不大的铁笼,如一个魔咒,困住了两个人。
霍休贪财怕死,从少年时代到垂垂老矣,他一直在追求武学的最高境界,想要多活上一段岁月。
为了达成这一目的,他过着近乎苦行僧一般的生活。
他这一生没尝过女人滋味,更没有妻子和儿女,连故乡都被他抛到了脑后。
霍休以为放弃一切的他,能笑到最后,没想到他完美的算计中出现了一个意外。
上官丹凤没死逃走了,只是一个很小的意外,没想到最后却成了一道催命符。
霍休将一切算计的清清楚楚,唯独没算出人在做天在看,正义不会被埋没。
即使舒安歌没有来到这个位面,霍休的阴谋诡计依然会被陆小凤、花满楼还有朱停、西门吹雪等识破。
剑光如虹,霍休一双手指硬如钢铁,舒安歌毫不怀疑,他枯瘦的手指,可以轻而易举的在她咽喉上留下两个血洞。
两个人,代表着两个极端。
一个人热爱生命,拥有着丰沛情感的年轻人,一个人日暮西山贪婪又无情的老头子。
胜利的天平偏向了舒安歌,她还没来得及欣喜,霍休忽然从腰间抽出一柄薄如蝉翼的软剑。
薄如纸的剑,在霍休手中坚硬似钢铁,他毫不留情的刺向舒安歌的咽喉。
这一刻,时光凝结,西门吹雪的嗓子发干,耳边响起一种奇怪的鸣叫——像是来源于心房的躁动。
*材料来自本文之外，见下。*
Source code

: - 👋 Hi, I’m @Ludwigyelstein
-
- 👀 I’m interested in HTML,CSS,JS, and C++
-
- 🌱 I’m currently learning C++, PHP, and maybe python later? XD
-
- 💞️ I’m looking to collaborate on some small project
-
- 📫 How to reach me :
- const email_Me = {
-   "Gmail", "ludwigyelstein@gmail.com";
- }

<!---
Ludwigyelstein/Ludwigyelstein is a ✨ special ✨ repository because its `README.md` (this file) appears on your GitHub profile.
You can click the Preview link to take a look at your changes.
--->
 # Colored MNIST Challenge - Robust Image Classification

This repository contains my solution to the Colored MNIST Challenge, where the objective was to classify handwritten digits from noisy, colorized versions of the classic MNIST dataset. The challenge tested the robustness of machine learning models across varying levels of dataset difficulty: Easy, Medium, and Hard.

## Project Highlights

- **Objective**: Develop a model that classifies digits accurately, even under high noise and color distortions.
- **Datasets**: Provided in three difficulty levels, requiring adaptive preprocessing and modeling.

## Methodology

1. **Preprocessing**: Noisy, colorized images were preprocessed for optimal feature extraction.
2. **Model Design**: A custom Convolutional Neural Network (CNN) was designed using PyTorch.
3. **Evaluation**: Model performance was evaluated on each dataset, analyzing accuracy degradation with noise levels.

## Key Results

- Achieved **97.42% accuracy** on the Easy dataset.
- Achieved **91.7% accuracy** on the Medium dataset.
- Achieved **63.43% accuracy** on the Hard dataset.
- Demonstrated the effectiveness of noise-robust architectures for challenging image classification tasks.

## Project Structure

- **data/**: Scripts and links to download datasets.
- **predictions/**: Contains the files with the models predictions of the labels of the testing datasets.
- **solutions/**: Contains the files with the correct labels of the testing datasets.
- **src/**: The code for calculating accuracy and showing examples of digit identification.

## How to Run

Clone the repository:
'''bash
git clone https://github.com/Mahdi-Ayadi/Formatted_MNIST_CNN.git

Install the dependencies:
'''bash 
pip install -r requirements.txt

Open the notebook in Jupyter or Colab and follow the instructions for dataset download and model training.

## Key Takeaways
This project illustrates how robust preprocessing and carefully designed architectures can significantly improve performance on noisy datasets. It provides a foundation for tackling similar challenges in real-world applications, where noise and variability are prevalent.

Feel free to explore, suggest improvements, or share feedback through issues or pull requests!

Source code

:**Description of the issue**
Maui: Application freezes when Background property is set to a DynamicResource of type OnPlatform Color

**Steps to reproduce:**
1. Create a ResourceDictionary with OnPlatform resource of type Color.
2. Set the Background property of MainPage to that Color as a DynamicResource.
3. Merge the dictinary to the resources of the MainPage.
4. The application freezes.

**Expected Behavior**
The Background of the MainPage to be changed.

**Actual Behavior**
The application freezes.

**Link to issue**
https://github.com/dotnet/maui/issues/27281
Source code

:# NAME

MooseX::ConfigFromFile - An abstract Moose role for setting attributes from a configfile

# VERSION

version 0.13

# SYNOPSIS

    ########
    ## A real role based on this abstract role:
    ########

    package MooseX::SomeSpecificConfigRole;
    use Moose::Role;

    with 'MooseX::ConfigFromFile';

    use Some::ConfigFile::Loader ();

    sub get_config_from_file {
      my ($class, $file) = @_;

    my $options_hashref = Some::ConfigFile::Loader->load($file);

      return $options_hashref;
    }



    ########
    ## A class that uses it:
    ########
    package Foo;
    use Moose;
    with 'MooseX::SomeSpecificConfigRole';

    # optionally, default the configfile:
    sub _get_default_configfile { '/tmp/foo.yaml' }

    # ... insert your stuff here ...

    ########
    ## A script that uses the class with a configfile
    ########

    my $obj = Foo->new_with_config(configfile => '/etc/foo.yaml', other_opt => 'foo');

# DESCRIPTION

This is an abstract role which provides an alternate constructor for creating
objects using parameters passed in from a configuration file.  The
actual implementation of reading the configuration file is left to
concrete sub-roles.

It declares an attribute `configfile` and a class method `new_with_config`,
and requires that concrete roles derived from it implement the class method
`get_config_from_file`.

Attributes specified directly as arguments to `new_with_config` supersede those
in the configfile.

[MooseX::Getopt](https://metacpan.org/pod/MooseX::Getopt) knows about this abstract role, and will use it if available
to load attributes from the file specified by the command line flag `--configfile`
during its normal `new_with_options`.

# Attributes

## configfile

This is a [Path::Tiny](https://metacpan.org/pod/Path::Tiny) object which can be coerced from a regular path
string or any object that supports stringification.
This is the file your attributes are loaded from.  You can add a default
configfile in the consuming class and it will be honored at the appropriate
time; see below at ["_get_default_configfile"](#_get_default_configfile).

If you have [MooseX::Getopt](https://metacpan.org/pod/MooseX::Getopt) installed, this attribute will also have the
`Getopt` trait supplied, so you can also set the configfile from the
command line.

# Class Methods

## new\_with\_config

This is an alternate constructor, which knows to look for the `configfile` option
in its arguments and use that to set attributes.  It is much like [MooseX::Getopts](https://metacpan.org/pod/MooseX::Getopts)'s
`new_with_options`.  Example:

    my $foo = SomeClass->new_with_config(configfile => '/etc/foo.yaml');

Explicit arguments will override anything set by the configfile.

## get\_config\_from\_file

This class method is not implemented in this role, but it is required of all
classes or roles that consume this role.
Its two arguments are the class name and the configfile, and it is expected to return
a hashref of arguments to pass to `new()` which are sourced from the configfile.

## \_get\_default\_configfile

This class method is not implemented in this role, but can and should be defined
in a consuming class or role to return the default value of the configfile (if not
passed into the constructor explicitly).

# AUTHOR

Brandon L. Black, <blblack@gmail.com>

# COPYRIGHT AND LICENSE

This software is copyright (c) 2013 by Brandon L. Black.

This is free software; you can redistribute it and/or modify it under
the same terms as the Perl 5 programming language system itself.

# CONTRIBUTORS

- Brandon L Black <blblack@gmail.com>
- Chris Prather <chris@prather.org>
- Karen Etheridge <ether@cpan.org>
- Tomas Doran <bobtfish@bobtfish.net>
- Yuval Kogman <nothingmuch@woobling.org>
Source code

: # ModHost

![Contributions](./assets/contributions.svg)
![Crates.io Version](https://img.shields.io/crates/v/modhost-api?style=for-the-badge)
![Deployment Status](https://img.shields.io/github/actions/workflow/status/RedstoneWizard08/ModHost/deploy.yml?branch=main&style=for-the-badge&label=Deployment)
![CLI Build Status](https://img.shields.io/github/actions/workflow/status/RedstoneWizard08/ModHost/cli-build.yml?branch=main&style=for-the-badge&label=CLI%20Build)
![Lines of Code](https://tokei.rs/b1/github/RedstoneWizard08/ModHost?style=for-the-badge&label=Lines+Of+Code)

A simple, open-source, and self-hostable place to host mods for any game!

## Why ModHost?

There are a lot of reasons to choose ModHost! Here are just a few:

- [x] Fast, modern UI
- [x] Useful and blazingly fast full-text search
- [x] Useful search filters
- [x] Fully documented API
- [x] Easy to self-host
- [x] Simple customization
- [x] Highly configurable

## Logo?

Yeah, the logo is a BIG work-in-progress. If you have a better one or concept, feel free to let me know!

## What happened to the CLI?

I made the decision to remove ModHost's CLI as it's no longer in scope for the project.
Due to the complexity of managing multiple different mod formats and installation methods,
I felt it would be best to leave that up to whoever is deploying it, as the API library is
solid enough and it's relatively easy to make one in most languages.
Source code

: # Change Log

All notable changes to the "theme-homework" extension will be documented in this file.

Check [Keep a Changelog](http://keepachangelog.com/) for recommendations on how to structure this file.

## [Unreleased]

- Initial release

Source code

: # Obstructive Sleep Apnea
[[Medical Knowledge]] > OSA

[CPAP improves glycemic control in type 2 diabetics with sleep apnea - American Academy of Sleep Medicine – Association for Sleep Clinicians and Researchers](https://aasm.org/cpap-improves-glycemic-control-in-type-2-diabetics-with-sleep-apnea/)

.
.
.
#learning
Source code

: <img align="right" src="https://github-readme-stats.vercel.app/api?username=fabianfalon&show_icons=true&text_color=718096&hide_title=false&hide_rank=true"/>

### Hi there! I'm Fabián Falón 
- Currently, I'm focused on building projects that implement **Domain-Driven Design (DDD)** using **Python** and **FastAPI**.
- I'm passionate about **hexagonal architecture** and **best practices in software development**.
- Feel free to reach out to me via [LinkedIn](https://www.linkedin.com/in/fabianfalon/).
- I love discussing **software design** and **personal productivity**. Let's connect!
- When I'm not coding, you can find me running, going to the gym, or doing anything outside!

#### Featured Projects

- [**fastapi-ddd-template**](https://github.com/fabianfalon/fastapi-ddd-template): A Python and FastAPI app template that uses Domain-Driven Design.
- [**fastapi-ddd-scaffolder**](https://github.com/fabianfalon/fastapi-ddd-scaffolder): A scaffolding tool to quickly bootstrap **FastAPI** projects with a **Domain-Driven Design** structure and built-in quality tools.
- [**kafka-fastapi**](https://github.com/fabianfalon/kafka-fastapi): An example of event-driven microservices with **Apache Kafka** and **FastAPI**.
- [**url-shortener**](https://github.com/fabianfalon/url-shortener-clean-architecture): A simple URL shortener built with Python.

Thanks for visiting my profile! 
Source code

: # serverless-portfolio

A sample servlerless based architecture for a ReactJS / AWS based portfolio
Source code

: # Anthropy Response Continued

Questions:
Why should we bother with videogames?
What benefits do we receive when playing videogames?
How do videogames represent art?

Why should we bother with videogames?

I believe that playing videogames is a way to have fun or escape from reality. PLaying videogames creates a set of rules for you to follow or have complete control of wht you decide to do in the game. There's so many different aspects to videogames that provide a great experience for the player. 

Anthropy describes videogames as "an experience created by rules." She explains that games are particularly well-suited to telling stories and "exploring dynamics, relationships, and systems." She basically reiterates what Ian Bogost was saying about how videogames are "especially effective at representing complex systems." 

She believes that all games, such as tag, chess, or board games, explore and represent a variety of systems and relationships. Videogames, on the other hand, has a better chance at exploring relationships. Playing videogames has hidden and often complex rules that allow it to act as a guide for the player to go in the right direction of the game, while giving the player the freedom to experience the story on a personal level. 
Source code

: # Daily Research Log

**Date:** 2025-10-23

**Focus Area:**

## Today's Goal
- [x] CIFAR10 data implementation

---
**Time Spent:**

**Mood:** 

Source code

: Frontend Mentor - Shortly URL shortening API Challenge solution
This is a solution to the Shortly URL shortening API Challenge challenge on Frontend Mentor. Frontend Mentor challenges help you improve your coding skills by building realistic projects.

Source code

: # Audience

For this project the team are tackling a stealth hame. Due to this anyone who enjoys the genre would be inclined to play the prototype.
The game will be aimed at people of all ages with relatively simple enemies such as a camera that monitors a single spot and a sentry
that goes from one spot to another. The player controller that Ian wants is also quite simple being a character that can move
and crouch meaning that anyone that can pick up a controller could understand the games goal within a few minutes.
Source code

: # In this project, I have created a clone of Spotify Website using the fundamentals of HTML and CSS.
花满楼几乎要闭上眼睛,陆小凤恨不得此刻在笼子里的人是他。
朱停和雪儿大张着嘴巴,他们只能看到两道快如闪电的身影,不知道谁能最终取胜,连大气都不敢出一声。
血花溅开,在用世上任何语言都难以形容的对决中,舒安歌手中剑终于穿透了霍休的咽喉。
霍休手中剑,刺穿了舒安歌的肩胛骨,鲜血从他的喉管喷出,他只来得及发出“呃”的一声,下一刻,三枚铜钱打入了他的心脏。
一代枭雄霍休彻底倒下,舒安歌忍着痛,脸上浮起一抹淡淡笑意,薄如蝉翼的剑钉在她的肩胛中。
西门吹雪忽然腾空而起,跃入铁笼中,他手握住插入舒安歌肩胛骨的剑柄,颤声问了句:“拔么?”
他心头涌出一种名为恐惧的东西,鲜血从舒安歌的肩胛处不断流出,西门吹雪心中电闪雷鸣乱成一团。